While β-cell dedifferentiation is extensively studied in the context of T2D, its role in T1D remains less understood. T1D is primarily an autoimmune disease in which β-cells are targeted and destroyed by the immune system. Webster and Mirmira analyze existing evidence which suggests that β-cell dedifferentiation may also occur in T1D. Studies using pancreas from T1D donors reveal a significant reduction in insulin-positive cells, yet some residual β-cells persist, even years after disease onset. T1D islets show an increase in non-beta endocrine cells, as well as cells that co-express glucagon and Pdx1, which indicates a potential identity transition between β-cells and α-cells. Additionally, hormone-negative endocrine cells are more prevalent in T1D islets, suggesting that some β-cells may dedifferentiate into other cell types rather than undergoing apoptosis. In T1D, chronic immune attacks may drive β-cells to dedifferentiation as a survival mechanism to evade immune detection, though this comes at the cost of losing insulin secretion and further impairing glucose homeostasis.
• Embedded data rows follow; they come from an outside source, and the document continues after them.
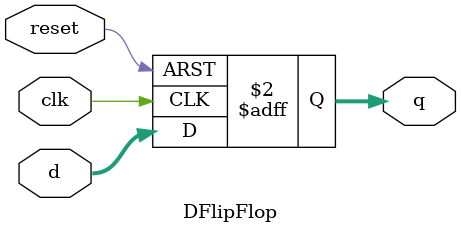
<source format=v>
module DFlipFlop(d,clk,reset,q);

	input [35:0] d;
	input clk, reset;
	output reg [35:0] q;

	always @(posedge clk or posedge reset)
	begin
		if(reset)
 			q <= 36'd0;
		else
			q <= d;
	end
	
endmodule

</source>
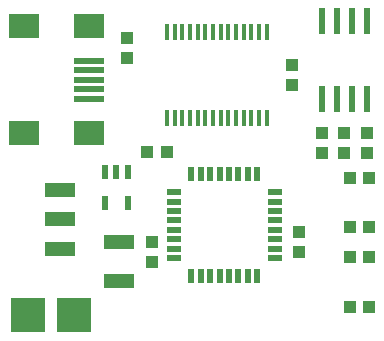
<source format=gtp>
G75*
G70*
%OFA0B0*%
%FSLAX24Y24*%
%IPPOS*%
%LPD*%
%AMOC8*
5,1,8,0,0,1.08239X$1,22.5*
%
%ADD10R,0.0137X0.0550*%
%ADD11R,0.0984X0.0197*%
%ADD12R,0.0984X0.0787*%
%ADD13R,0.0500X0.0220*%
%ADD14R,0.0220X0.0500*%
%ADD15R,0.0217X0.0472*%
%ADD16R,0.0394X0.0433*%
%ADD17R,0.0984X0.0472*%
%ADD18R,0.0433X0.0394*%
%ADD19R,0.0236X0.0866*%
%ADD20R,0.0394X0.0394*%
%ADD21R,0.1181X0.1181*%
D10*
X006244Y008311D03*
X006500Y008311D03*
X006756Y008311D03*
X007012Y008311D03*
X007268Y008311D03*
X007524Y008311D03*
X007780Y008311D03*
X008036Y008311D03*
X008292Y008311D03*
X008548Y008311D03*
X008803Y008311D03*
X009059Y008311D03*
X009315Y008311D03*
X009571Y008311D03*
X009571Y011190D03*
X009315Y011190D03*
X009059Y011190D03*
X008803Y011190D03*
X008548Y011190D03*
X008292Y011190D03*
X008036Y011190D03*
X007780Y011190D03*
X007524Y011190D03*
X007268Y011190D03*
X007012Y011190D03*
X006756Y011190D03*
X006500Y011190D03*
X006244Y011190D03*
D11*
X003642Y010230D03*
X003642Y009915D03*
X003642Y009600D03*
X003642Y009285D03*
X003642Y008970D03*
D12*
X003642Y007829D03*
X001477Y007829D03*
X001477Y011372D03*
X003642Y011372D03*
D13*
X006468Y005853D03*
X006468Y005538D03*
X006468Y005223D03*
X006468Y004908D03*
X006468Y004593D03*
X006468Y004278D03*
X006468Y003963D03*
X006468Y003648D03*
X009848Y003648D03*
X009848Y003963D03*
X009848Y004278D03*
X009848Y004593D03*
X009848Y004908D03*
X009848Y005223D03*
X009848Y005538D03*
X009848Y005853D03*
D14*
X009260Y006440D03*
X008945Y006440D03*
X008630Y006440D03*
X008315Y006440D03*
X008000Y006440D03*
X007685Y006440D03*
X007370Y006440D03*
X007055Y006440D03*
X007055Y003060D03*
X007370Y003060D03*
X007685Y003060D03*
X008000Y003060D03*
X008315Y003060D03*
X008630Y003060D03*
X008945Y003060D03*
X009260Y003060D03*
D15*
X004932Y005488D03*
X004184Y005488D03*
X004184Y006512D03*
X004558Y006512D03*
X004932Y006512D03*
D16*
X005758Y004185D03*
X005758Y003516D03*
X010658Y003866D03*
X010658Y004535D03*
X011408Y007166D03*
X011408Y007835D03*
X012158Y007835D03*
X012158Y007166D03*
X012908Y007166D03*
X012908Y007835D03*
X010408Y009416D03*
X010408Y010085D03*
X004908Y010316D03*
X004908Y010985D03*
D17*
X002690Y005934D03*
X002690Y004950D03*
X002690Y003966D03*
X004658Y004200D03*
X004658Y002901D03*
D18*
X005573Y007200D03*
X006242Y007200D03*
D19*
X011408Y008939D03*
X011908Y008939D03*
X012408Y008939D03*
X012908Y008939D03*
X012908Y011561D03*
X012408Y011561D03*
X011908Y011561D03*
X011408Y011561D03*
D20*
X012343Y006327D03*
X012973Y006327D03*
X012973Y004673D03*
X012343Y004673D03*
X012343Y003677D03*
X012973Y003677D03*
X012973Y002023D03*
X012343Y002023D03*
D21*
X001608Y001750D03*
X003158Y001750D03*
M02*

</source>
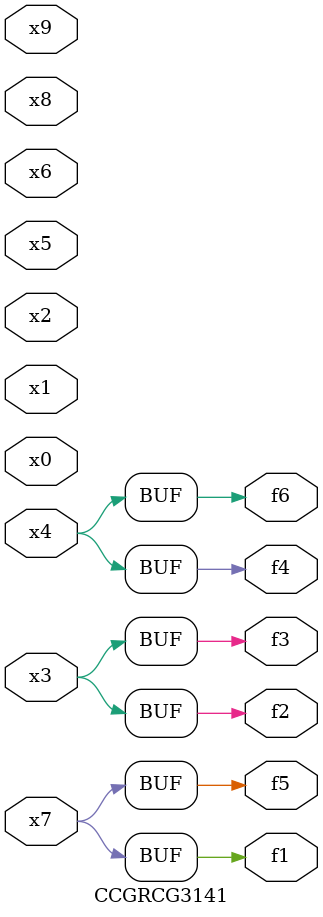
<source format=v>
module CCGRCG3141(
	input x0, x1, x2, x3, x4, x5, x6, x7, x8, x9,
	output f1, f2, f3, f4, f5, f6
);
	assign f1 = x7;
	assign f2 = x3;
	assign f3 = x3;
	assign f4 = x4;
	assign f5 = x7;
	assign f6 = x4;
endmodule

</source>
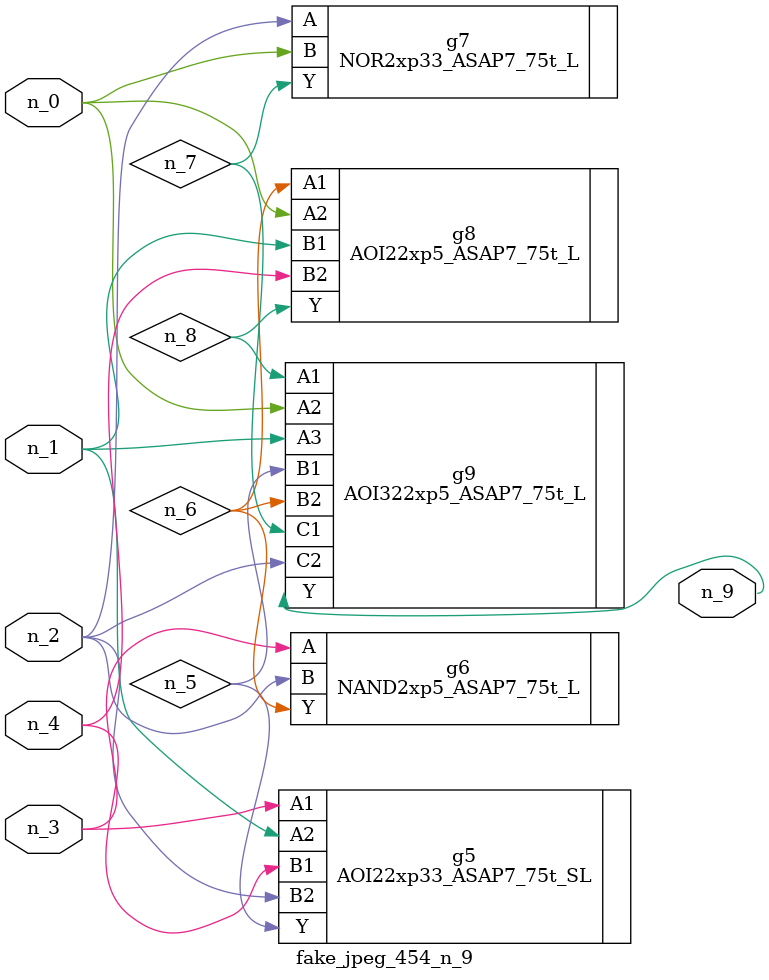
<source format=v>
module fake_jpeg_454_n_9 (n_3, n_2, n_1, n_0, n_4, n_9);

input n_3;
input n_2;
input n_1;
input n_0;
input n_4;

output n_9;

wire n_8;
wire n_6;
wire n_5;
wire n_7;

AOI22xp33_ASAP7_75t_SL g5 ( 
.A1(n_3),
.A2(n_1),
.B1(n_4),
.B2(n_2),
.Y(n_5)
);

NAND2xp5_ASAP7_75t_L g6 ( 
.A(n_3),
.B(n_2),
.Y(n_6)
);

NOR2xp33_ASAP7_75t_L g7 ( 
.A(n_2),
.B(n_0),
.Y(n_7)
);

AOI22xp5_ASAP7_75t_L g8 ( 
.A1(n_6),
.A2(n_0),
.B1(n_1),
.B2(n_4),
.Y(n_8)
);

AOI322xp5_ASAP7_75t_L g9 ( 
.A1(n_8),
.A2(n_0),
.A3(n_1),
.B1(n_5),
.B2(n_6),
.C1(n_7),
.C2(n_2),
.Y(n_9)
);


endmodule
</source>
In conclusion, β-cell dedifferentiation represents a critical frontier in diabetes research, with the potential to reshape our understanding of both T1D and T2D. The reversibility of this process holds immense promise for developing therapies that preserve or restore β-cell function. In both T2D, where metabolic stress is the main driver of dedifferentiation, and in T1D, where immune evasion plays a role, targeting β-cell dedifferentiation could lead to significant advancements in diabetes treatment and disease management. As research progresses, unraveling the molecular mechanisms underlying β-cell dedifferentiation will be crucial in unlocking new therapeutic strategies aimed at preserving and enhancing β-cell function in diabetic patients.